Online Program

Application of socially assistive robots in mental health services for older adults

Sunday, November 1, 2015

Sangguk Kang, MS, School of Public Health, Indiana University, Bloomington, IN
Jennifer Piatt, PhD, CTRS, School of Health, Physical Education, and Recreation, Indiana University, Bloomington, IN
With approximately 16% of the older population diagnosed with clinical depressive symptoms, community mental health services play a significant role providing public health initiatives for this population. Often, older adults live alone within rural areas of the United States with minimal access to these services. This can increase symptoms associated with depression (i.e. self-isolation, loneliness, hopelessness). Recent years have seen the proliferation of socially assistive robots (SARs) for the purposes of improving the functioning and quality-of-life (QOL) of people who experience chronic and age-related health issues.  Many SARs-related studies occur in either laboratory or institutionalized care settings (e.g. nursing homes) and focus on treatment and rehabilitation.  However, “health” is not something that happens once someone gets sick or diagnosed; it is the result of an accumulating cascade of daily choices and environmental factors.  Impacting health in daily life – prior to the development of illness or the need for institutionalized care (i.e. preventative healthcare) –represents a novel opportunity for exploring applications of assistive robotics, and brings up the need to understand how robots may fit into peoples’ everyday lives and within the growing focus on patient-centered care. This presentation will introduce an ongoing research project using socially assistive robots (SARs) for older adults diagnosed with clinical depression and co-occurring physical illness.
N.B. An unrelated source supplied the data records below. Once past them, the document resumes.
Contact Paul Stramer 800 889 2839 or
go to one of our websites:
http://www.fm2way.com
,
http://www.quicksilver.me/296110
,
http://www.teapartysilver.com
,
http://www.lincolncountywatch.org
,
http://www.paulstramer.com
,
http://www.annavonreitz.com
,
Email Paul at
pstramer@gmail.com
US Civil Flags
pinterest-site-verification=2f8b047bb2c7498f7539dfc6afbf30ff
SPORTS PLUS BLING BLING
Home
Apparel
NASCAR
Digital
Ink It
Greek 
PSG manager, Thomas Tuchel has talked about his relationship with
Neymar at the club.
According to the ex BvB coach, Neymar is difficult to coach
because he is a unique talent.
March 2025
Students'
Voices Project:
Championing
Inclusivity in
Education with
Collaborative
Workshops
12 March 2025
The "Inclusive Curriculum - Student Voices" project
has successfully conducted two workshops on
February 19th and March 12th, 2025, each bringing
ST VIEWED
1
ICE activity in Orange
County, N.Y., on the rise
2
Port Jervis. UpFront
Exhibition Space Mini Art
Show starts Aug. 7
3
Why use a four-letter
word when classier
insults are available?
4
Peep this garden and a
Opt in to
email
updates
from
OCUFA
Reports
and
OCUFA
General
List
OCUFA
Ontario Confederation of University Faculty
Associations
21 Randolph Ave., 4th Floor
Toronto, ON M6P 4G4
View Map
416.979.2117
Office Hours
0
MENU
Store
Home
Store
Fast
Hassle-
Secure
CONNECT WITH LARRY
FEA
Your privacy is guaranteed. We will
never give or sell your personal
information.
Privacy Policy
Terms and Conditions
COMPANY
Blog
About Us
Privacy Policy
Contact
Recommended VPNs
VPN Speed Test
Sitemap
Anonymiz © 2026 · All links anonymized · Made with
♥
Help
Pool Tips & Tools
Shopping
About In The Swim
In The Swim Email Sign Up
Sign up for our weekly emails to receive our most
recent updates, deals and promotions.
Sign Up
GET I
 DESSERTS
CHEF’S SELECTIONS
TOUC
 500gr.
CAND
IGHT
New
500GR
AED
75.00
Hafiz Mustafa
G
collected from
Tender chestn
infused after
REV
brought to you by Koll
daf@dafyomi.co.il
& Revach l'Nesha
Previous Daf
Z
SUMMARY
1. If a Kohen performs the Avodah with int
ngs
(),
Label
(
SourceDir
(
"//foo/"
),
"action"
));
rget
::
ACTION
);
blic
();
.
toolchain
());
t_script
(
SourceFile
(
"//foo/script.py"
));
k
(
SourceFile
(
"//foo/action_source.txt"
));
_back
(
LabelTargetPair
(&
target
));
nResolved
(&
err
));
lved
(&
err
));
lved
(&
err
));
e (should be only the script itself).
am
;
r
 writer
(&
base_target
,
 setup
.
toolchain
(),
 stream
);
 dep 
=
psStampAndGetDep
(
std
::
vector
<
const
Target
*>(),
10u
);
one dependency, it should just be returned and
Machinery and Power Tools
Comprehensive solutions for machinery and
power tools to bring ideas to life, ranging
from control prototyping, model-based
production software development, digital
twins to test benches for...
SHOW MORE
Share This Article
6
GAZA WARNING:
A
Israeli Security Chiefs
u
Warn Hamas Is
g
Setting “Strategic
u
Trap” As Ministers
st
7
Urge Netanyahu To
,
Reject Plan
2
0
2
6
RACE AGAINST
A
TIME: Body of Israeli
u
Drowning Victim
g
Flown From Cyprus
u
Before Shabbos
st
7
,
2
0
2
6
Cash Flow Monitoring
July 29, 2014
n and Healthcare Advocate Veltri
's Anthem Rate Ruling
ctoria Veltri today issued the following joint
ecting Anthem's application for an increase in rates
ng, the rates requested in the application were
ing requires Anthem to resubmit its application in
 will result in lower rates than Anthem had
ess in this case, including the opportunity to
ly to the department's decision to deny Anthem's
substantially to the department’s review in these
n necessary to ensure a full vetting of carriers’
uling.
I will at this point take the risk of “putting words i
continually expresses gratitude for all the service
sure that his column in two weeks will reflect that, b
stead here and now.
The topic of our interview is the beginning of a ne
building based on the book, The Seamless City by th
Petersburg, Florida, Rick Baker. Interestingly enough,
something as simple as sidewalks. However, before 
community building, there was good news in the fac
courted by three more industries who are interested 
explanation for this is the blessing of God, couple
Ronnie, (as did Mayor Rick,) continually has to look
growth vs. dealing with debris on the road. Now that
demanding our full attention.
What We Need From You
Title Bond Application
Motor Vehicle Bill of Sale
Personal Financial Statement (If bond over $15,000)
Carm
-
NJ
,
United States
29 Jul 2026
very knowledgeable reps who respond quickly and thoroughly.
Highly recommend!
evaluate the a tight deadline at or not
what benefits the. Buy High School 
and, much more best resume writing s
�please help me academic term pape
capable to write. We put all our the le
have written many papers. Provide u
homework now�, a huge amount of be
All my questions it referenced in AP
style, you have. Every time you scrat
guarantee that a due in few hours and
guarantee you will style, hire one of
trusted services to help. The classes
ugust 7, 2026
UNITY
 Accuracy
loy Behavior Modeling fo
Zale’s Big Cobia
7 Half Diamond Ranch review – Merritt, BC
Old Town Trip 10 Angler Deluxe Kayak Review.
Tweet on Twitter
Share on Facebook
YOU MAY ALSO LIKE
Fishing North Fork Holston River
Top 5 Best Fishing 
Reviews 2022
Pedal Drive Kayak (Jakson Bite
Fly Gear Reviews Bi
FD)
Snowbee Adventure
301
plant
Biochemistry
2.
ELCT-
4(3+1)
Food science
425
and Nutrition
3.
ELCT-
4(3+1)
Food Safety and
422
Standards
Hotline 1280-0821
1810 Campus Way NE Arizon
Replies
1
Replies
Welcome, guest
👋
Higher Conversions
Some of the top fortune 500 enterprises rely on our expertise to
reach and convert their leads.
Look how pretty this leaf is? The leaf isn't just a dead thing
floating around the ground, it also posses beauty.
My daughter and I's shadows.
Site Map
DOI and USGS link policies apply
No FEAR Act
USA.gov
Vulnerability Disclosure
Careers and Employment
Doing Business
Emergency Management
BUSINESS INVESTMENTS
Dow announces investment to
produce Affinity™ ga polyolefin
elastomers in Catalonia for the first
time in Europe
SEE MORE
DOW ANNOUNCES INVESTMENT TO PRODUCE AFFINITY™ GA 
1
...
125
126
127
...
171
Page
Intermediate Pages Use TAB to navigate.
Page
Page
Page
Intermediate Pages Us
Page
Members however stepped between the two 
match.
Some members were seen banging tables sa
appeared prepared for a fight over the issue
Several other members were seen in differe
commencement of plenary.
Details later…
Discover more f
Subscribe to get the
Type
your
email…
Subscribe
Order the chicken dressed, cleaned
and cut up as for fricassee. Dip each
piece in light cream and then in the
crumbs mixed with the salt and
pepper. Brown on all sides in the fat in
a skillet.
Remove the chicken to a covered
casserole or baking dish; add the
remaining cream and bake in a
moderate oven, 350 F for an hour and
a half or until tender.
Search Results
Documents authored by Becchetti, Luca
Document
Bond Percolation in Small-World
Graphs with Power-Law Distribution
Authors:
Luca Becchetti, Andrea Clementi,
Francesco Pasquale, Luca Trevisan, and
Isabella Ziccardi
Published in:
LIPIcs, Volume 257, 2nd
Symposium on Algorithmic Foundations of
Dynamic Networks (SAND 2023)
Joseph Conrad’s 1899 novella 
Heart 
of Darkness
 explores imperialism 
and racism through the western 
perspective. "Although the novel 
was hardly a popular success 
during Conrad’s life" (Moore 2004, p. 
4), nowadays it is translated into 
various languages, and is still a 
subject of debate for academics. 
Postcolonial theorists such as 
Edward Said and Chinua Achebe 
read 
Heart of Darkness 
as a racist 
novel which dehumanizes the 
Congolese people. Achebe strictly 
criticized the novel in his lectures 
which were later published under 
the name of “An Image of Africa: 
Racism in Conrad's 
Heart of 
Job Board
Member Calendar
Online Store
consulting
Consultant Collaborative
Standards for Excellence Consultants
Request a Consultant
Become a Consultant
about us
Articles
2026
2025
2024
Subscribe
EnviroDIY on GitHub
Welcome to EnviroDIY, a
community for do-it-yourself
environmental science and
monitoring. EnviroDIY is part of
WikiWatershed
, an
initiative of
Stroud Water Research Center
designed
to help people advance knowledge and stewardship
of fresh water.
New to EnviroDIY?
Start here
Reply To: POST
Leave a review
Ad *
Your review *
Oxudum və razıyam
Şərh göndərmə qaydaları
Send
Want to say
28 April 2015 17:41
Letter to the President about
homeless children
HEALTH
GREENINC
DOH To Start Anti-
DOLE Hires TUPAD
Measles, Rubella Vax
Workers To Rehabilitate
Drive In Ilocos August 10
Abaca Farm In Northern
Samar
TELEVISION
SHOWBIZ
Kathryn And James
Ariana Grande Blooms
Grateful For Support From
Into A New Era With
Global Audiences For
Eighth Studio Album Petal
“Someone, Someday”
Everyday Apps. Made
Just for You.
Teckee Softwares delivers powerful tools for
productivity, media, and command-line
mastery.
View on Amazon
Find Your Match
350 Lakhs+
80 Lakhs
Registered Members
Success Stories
The research examined SARs as a form of preventive patient-centered healthcare. Information on how SARs can be of particular benefits as a public health initiative, and results from the participatory design study with older adults will be presented.

Learning Areas:

Communication and informatics
Other professions or practice related to public health
Public health or related research
Social and behavioral sciences

Learning Objectives:
Describe how socially assistive robots can be utilized in community mental health services. Identify three clinical outcomes associated with socially assistive robots and the older adult with depression.